Pamela Cruz. Peninsula 360 Press.
The 2020 presidential election will be pivotal for Americans, as every vote will count in defining the future of the country, and healthcare is no exception, as millions of people could gain or lose their health coverage.
With just days to go before the U.S. presidential election, the question of whether the Patient Protection and Affordable Care Act (ACA) will continue or disappear is at stake, leaving more than 20 million people uninsured.
An unfavorable Supreme Court ruling on the ACA could mean that millions of middle and lower class people could lose their health coverage in the midst of the COVID-19 pandemic, which has been sweeping the country for months.
Thus, several judges of the conservative wing could invalidate in large part or in its entirety this law, which was promoted by former President Barack Obama and is known by many as "Obamacare", after Donald Trump is urging them to do so.
If Democrat Joe Biden were to win the presidency he could even exercise a mandate to expand health coverage to millions more Americans, thereby creating for the first time a government health insurance plan as an alternative to private coverage for middle-class workers.
Even those who live in states that have not expanded Medicaid (the U.S. government's health insurance program for needy people) could be enrolled in the new plan, which would mark a milestone in public health issues by including those who have been denied service for years.
Thus, Democrats consider Trump's new Supreme Court nominee a threat to ACA, as actions that would allow middle- and low-income people to have access to quality health care, especially in these times when comprehensive insurance is so necessary due to COVID-19, could be jettisoned.

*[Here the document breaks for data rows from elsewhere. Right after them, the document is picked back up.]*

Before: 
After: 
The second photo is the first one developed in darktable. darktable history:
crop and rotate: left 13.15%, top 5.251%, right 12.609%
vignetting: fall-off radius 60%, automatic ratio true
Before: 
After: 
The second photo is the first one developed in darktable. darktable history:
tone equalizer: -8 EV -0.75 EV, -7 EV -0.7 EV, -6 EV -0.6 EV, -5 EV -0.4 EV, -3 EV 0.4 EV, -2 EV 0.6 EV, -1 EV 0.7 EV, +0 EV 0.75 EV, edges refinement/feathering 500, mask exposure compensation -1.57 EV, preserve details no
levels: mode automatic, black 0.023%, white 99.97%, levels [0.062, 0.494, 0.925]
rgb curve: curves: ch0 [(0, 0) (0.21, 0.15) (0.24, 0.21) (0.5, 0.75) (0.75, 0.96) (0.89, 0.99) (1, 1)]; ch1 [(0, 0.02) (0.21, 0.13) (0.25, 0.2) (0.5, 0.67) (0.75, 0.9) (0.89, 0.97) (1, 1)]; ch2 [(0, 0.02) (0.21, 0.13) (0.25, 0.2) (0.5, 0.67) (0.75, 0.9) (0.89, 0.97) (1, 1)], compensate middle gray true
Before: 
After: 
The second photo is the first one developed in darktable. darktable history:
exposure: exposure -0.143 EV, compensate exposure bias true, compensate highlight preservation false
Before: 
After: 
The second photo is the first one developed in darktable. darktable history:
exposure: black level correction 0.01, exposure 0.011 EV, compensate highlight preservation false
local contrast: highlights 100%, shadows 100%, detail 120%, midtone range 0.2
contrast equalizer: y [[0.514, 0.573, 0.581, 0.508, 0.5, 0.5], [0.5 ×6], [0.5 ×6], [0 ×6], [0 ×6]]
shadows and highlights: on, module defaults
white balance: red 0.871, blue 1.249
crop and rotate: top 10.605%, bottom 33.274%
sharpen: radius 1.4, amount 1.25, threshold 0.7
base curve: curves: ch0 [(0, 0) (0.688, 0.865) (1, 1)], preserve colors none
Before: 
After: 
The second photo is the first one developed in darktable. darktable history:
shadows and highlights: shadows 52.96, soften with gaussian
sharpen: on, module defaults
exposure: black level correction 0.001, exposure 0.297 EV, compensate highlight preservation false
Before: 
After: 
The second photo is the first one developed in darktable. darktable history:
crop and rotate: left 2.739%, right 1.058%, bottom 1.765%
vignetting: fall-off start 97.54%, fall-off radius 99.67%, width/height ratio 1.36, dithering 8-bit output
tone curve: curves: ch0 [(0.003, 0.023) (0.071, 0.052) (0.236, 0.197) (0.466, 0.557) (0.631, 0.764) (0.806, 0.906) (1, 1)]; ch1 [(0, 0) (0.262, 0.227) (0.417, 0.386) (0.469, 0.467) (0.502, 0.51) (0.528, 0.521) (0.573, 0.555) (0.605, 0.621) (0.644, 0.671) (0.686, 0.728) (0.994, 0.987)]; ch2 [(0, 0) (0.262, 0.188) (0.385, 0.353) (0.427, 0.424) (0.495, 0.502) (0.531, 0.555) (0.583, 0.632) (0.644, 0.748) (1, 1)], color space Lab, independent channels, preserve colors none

For his part, and in the face of a possible Court ruling to eliminate the ACA, Trump claims to have a "much cheaper and better" program than the current one, however, the White House has not shown that the plan exists.
But if the Democrats become president again, they will have to deal with an economic recession and a pandemic, situations that will make them decide how ambitious the health care program will be.
According to estimates by Democrat Joe Biden's campaign, 97 percent of Americans would have health insurance under his plan. Meanwhile, the Urban Institute modeled a program very similar to Biden's proposal and found that all U.S. citizens would be covered, while 6.6 percent of undocumented immigrants would remain uninsured.
The Congressional Budget Office (CBO) estimates that six million uninsured Americans are not lawfully present, meaning that Biden's plan would provide coverage to 24 million currently uninsured, if Urban's projections are correct.
So the future of health care in the United States is at stake and, in one of its most extreme scenarios, 20 million people could lose their health insurance; in the other, 25 million could gain coverage.
In November, voters will have in their hands the decision of who they want to write the next chapter of healthcare in the country.